= Beginning of Section =
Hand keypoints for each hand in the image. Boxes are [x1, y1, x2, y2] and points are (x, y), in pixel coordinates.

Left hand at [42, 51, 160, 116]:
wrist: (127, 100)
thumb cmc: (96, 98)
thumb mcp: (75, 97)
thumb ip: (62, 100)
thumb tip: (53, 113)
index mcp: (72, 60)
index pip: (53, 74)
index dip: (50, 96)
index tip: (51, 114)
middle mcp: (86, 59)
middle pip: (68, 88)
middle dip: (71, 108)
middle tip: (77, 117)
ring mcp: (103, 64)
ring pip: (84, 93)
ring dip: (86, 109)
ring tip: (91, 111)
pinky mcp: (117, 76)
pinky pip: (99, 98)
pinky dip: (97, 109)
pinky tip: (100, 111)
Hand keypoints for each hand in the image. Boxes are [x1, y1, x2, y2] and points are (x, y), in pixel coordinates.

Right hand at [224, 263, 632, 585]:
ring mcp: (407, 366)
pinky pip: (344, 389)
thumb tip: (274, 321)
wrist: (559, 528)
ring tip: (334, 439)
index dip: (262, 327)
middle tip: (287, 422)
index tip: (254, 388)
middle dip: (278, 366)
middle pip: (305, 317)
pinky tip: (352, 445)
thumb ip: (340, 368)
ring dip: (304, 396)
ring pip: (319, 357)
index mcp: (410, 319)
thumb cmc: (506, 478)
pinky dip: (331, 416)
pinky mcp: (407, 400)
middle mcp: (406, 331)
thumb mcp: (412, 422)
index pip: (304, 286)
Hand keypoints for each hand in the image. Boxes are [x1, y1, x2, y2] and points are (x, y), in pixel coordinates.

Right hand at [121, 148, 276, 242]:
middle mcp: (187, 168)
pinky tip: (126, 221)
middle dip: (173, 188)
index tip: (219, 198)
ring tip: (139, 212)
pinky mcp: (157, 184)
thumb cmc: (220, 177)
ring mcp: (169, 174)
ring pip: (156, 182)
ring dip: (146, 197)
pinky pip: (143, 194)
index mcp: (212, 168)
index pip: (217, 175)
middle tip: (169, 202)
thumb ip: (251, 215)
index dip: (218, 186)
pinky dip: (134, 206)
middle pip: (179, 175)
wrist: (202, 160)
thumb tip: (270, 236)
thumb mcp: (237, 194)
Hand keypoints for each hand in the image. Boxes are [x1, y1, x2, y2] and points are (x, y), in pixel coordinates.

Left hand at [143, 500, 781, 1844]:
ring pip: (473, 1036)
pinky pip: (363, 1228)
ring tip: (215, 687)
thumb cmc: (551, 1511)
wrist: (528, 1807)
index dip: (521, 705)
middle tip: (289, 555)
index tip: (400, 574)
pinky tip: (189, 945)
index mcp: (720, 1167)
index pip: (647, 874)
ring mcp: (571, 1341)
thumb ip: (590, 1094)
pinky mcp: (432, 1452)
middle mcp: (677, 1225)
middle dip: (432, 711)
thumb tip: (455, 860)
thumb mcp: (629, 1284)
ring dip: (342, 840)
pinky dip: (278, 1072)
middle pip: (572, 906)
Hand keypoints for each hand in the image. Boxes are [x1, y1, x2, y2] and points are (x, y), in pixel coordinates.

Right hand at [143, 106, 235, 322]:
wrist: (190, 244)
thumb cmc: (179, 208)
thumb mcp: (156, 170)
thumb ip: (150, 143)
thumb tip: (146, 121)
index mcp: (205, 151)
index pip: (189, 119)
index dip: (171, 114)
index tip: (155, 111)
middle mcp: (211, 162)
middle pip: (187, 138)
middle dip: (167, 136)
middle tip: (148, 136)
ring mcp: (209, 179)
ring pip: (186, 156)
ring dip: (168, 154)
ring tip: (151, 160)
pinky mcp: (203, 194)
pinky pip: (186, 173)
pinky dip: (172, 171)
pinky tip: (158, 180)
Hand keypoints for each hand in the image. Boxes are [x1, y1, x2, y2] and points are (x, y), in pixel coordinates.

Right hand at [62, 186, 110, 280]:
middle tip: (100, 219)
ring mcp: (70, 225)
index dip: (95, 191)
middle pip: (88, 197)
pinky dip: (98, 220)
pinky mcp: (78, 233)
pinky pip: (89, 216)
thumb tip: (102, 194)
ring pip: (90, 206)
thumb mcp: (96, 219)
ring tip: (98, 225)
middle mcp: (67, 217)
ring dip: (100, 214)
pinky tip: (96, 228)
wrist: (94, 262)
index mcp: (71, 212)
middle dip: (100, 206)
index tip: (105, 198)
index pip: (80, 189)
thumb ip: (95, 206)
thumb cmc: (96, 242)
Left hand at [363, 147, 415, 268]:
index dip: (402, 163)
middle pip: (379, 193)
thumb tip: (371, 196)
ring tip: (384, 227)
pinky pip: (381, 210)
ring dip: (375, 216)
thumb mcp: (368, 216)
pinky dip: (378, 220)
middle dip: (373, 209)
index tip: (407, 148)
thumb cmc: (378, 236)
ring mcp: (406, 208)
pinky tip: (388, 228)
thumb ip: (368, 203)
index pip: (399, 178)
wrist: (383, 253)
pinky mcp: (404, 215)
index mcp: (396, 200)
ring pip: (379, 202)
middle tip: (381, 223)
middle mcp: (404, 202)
= End of Section =
Output all the lines above. Keep each one exact.

TASK SOLUTION:
Hand keypoints for each hand in the image. Boxes are [x1, y1, x2, y2] and points are (x, y), in pixel coordinates.

Left hand at [42, 51, 160, 116]:
wrist: (127, 100)
thumb cmc: (96, 98)
thumb mcp: (75, 97)
thumb ip: (62, 100)
thumb tip: (53, 113)
index mcp: (72, 60)
index pip: (53, 74)
index dip: (50, 96)
index tip: (51, 114)
middle mcp: (86, 59)
middle pip: (68, 88)
middle dip: (71, 108)
middle tip: (77, 117)
ring mcp: (103, 64)
ring pip: (84, 93)
ring dip: (86, 109)
ring tip: (91, 111)
pinky mcp: (117, 76)
pinky pip: (99, 98)
pinky dip: (97, 109)
pinky tip: (100, 111)
Hand keypoints for each hand in the image. Boxes are [x1, y1, x2, y2] and points are (x, y), in pixel coordinates.

Right hand at [224, 263, 632, 585]:
ring mcp: (407, 366)
pinky pip: (344, 389)
thumb tip: (274, 321)
wrist: (559, 528)
ring tip: (334, 439)
index dip: (262, 327)
middle tip: (287, 422)
index tip: (254, 388)
middle dip: (278, 366)
middle pip: (305, 317)
pinky tip: (352, 445)
thumb ip: (340, 368)
ring dip: (304, 396)
ring pip: (319, 357)
index mcp: (410, 319)
thumb cmc: (506, 478)
pinky dip: (331, 416)
pinky mcp: (407, 400)
middle mcp: (406, 331)
thumb mcp: (412, 422)
index pip: (304, 286)
Hand keypoints for each hand in the image. Boxes are [x1, y1, x2, y2] and points are (x, y), in pixel coordinates.

Right hand at [121, 148, 276, 242]:
middle mcp: (187, 168)
pinky tip: (126, 221)
middle dip: (173, 188)
index tip: (219, 198)
ring tip: (139, 212)
pinky mcp: (157, 184)
thumb cmc: (220, 177)
ring mcp: (169, 174)
ring pip: (156, 182)
ring dip: (146, 197)
pinky pip: (143, 194)
index mcp: (212, 168)
index pip: (217, 175)
middle tip: (169, 202)
thumb ip: (251, 215)
index dip: (218, 186)
pinky dip: (134, 206)
middle pip: (179, 175)
wrist: (202, 160)
thumb tip: (270, 236)
thumb mcp: (237, 194)
Hand keypoints for each hand in the image. Boxes are [x1, y1, x2, y2] and points are (x, y), in pixel coordinates.

Left hand at [143, 500, 781, 1844]:
ring pip: (473, 1036)
pinky pip: (363, 1228)
ring tip: (215, 687)
thumb cmc: (551, 1511)
wrist: (528, 1807)
index dip: (521, 705)
middle tip: (289, 555)
index tip: (400, 574)
pinky tip: (189, 945)
index mcp: (720, 1167)
index pip: (647, 874)
ring mcp: (571, 1341)
thumb ip: (590, 1094)
pinky mcp: (432, 1452)
middle mcp: (677, 1225)
middle dip: (432, 711)
thumb tip: (455, 860)
thumb mcp: (629, 1284)
ring dip: (342, 840)
pinky dip: (278, 1072)
middle pip: (572, 906)
Hand keypoints for each hand in the image. Boxes are [x1, y1, x2, y2] and points are (x, y), in pixel coordinates.

Right hand at [143, 106, 235, 322]:
wrist: (190, 244)
thumb cmc: (179, 208)
thumb mcp: (156, 170)
thumb ip: (150, 143)
thumb tip: (146, 121)
index mcp: (205, 151)
index pip: (189, 119)
index dip: (171, 114)
index tip: (155, 111)
middle mcp: (211, 162)
middle pip: (187, 138)
middle dip: (167, 136)
middle tip: (148, 136)
ring mcp: (209, 179)
ring pip: (186, 156)
ring dip: (168, 154)
ring tip: (151, 160)
pinky mcp: (203, 194)
pinky pip: (186, 173)
pinky dip: (172, 171)
pinky tip: (158, 180)
Hand keypoints for each hand in the image. Boxes are [x1, y1, x2, y2] and points are (x, y), in pixel coordinates.

Right hand at [62, 186, 110, 280]:
middle tip: (100, 219)
ring mcp: (70, 225)
index dip: (95, 191)
middle pip: (88, 197)
pinky dip: (98, 220)
pinky mcp: (78, 233)
pinky pip: (89, 216)
thumb tip: (102, 194)
ring pip: (90, 206)
thumb mcp: (96, 219)
ring tip: (98, 225)
middle mcp: (67, 217)
ring dip: (100, 214)
pinky tip: (96, 228)
wrist: (94, 262)
index mcp: (71, 212)
middle dip: (100, 206)
index tip: (105, 198)
index pip: (80, 189)
thumb ip: (95, 206)
thumb cmc: (96, 242)
Left hand at [363, 147, 415, 268]:
index dip: (402, 163)
middle pip: (379, 193)
thumb tip: (371, 196)
ring tip: (384, 227)
pinky pip: (381, 210)
ring dip: (375, 216)
thumb mcp: (368, 216)
pinky dip: (378, 220)
middle dip: (373, 209)
index tip: (407, 148)
thumb cmc: (378, 236)
ring mcp: (406, 208)
pinky tip: (388, 228)
thumb ip: (368, 203)
index pip: (399, 178)
wrist: (383, 253)
pinky mcp: (404, 215)
index mcp: (396, 200)
ring pip: (379, 202)
middle tip: (381, 223)
middle mcp: (404, 202)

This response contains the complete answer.